Para os praticantes de trekking mais experientes e com mais dias disponíveis, o município de São Domingos, no nordeste goiano, oferece uma experiência que não tem equivalente no Centro-Oeste: a travessia do Parque Estadual de Terra Ronca, com suas grutas calcárias, seus rios subterrâneos e uma paisagem cárstica que é completamente diferente de qualquer outro ambiente do cerrado.

A Gruta de Terra Ronca, com sua entrada monumental de 70 metros de altura, é uma das maiores cavernas do Brasil e um dos destinos de espeleoturismo mais importantes do país. O entorno do parque tem trilhas que conectam diferentes grutas e que passam por cerrado nativo preservado com uma diversidade de fauna que inclui espécies raras e endêmicas.

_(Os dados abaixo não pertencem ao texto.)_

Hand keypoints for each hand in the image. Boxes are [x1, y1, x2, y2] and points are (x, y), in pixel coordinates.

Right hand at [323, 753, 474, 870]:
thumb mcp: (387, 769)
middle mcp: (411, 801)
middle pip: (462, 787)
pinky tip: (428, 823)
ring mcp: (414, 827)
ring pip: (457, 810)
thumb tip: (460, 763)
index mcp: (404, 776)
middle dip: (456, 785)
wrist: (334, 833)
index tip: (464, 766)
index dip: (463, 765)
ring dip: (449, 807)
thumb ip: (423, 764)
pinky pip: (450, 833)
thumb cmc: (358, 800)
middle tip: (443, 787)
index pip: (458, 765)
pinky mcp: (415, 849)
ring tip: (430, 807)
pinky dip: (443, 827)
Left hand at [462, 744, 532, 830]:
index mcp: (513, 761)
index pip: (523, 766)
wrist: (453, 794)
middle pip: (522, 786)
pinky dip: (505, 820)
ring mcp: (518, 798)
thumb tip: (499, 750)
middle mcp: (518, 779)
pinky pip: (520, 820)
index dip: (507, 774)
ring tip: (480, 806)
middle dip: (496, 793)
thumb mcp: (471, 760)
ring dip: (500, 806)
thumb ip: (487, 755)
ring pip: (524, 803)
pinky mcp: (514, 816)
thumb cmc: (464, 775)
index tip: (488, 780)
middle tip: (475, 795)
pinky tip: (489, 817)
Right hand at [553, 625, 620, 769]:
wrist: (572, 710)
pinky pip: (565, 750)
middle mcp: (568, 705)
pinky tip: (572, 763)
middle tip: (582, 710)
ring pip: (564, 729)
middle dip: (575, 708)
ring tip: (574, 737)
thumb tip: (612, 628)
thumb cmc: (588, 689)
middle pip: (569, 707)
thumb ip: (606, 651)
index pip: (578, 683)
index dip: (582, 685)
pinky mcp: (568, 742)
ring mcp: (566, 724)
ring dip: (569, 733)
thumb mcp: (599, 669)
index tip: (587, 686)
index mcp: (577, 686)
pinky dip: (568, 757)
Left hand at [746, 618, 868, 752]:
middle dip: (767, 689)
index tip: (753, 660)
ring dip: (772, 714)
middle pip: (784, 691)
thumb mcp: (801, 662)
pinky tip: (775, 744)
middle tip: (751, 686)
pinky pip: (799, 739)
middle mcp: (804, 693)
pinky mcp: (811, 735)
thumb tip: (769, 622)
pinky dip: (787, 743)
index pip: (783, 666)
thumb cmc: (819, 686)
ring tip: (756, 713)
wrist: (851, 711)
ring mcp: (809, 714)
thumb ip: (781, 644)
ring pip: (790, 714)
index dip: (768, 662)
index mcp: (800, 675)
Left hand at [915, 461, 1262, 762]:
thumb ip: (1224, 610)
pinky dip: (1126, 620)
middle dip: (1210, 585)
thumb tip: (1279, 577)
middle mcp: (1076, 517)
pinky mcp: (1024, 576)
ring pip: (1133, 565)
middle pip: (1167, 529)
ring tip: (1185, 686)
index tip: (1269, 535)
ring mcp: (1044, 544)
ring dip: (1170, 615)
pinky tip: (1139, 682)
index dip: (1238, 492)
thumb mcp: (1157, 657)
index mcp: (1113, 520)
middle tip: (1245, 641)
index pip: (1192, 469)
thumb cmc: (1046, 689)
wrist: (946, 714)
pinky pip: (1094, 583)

São Domingos fica a cerca de 380 quilômetros de Brasília — uma viagem de aproximadamente cinco horas. É um destino para fim de semana longo ou para quem tem três ou quatro dias disponíveis, não para um passeio de um dia. Mas para quem faz essa viagem, a experiência de caminhar por um cerrado que guarda cavernas com rios subterrâneos é uma das mais memoráveis que o Centro-Oeste tem a oferecer.

Dicas essenciais para trekking no cerrado em agosto

O cerrado de agosto tem características específicas que qualquer praticante de trekking precisa conhecer antes de sair. A hidratação é a prioridade número um — o ar seco e o sol intenso criam condições de desidratação que se instalam mais rapidamente do que o praticante percebe, especialmente porque a temperatura amena não gera a sensação de calor que normalmente serve de alerta. A regra prática é beber água antes de sentir sede, em intervalos regulares de vinte a trinta minutos.

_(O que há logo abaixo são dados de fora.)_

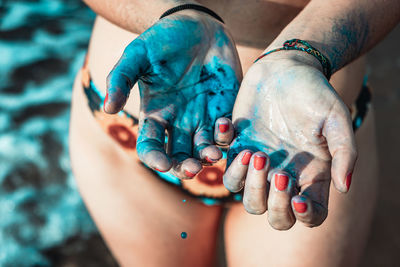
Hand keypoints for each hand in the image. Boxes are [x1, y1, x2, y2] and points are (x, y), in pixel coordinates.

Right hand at [105, 11, 240, 177]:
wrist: (198, 24)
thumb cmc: (164, 38)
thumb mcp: (138, 54)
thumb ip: (121, 78)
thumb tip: (107, 108)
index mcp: (155, 114)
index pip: (150, 146)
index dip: (154, 158)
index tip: (162, 163)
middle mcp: (178, 121)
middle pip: (179, 157)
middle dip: (185, 167)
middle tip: (192, 167)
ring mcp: (202, 117)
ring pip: (204, 151)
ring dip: (208, 157)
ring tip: (212, 153)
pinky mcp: (224, 109)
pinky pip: (227, 133)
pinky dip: (227, 136)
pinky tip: (224, 124)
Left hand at [223, 52, 356, 228]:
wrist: (286, 68)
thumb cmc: (314, 92)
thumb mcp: (336, 118)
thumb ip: (344, 151)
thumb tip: (344, 187)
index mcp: (311, 174)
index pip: (310, 214)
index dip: (305, 215)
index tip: (297, 198)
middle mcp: (283, 174)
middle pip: (272, 213)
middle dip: (271, 201)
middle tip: (276, 170)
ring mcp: (257, 162)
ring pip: (242, 194)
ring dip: (246, 181)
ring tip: (254, 152)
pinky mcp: (236, 145)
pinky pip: (221, 161)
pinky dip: (221, 147)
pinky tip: (230, 125)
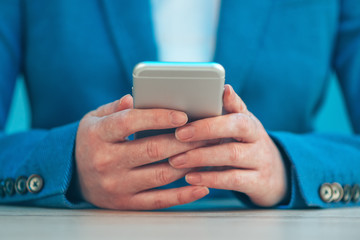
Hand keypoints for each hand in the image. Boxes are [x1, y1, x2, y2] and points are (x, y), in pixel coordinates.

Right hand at [75, 95, 208, 209]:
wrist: (74, 175)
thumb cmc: (92, 141)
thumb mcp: (94, 119)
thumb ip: (115, 108)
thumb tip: (134, 98)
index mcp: (97, 135)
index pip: (130, 122)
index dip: (159, 117)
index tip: (183, 115)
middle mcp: (105, 161)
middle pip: (152, 149)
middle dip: (184, 140)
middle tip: (206, 132)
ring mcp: (117, 185)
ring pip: (161, 175)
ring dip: (189, 163)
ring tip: (208, 152)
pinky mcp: (126, 203)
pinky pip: (159, 201)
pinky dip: (183, 195)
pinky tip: (201, 187)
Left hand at [169, 85, 288, 206]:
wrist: (275, 176)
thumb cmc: (248, 146)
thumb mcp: (242, 127)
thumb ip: (231, 110)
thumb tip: (224, 88)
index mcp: (251, 123)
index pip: (236, 111)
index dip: (214, 111)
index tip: (188, 114)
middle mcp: (259, 139)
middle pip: (237, 128)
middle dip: (206, 130)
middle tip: (178, 135)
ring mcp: (260, 161)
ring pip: (232, 155)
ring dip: (202, 156)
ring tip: (176, 160)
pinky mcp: (258, 183)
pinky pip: (233, 180)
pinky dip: (210, 179)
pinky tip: (190, 178)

A qualidade do ar em agosto pode variar significativamente de um dia para o outro, dependendo da proximidade e da intensidade dos incêndios no cerrado. Verificar o índice de qualidade do ar antes de sair para trilhas longas é especialmente importante para pessoas com sensibilidade respiratória — e mesmo para praticantes saudáveis, dias de fumaça intensa no horizonte são um sinal para adiar trilhas que exigem esforço aeróbico prolongado.

O protetor solar com fator de proteção alto — mínimo 50, resistente à água — precisa ser reaplicado a cada duas horas em trilhas longas. O sol de agosto no planalto central é mais intenso do que parece, e queimaduras solares em trilha são tanto dolorosas quanto evitáveis.

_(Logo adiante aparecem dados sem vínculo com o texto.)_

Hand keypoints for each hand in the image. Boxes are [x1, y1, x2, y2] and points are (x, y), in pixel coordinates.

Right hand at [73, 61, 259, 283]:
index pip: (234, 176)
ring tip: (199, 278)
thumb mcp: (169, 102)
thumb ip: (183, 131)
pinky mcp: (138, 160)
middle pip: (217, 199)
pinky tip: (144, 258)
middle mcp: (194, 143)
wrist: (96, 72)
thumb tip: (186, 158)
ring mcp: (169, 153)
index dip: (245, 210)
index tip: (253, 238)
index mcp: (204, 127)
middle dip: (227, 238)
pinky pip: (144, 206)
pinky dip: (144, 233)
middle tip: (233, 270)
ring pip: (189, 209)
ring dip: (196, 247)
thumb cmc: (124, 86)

Para trilhas acima de 8 quilômetros, levar um mapa físico ou o traçado da trilha baixado offline no celular é uma precaução que pode fazer diferença — a cobertura de sinal de celular em algumas áreas de cerrado ainda é irregular, e depender do GPS online num ponto sem sinal pode criar situações complicadas.

O cerrado de agosto está esperando. E ele recompensa cada passo com uma generosidade que só a natureza sabe oferecer.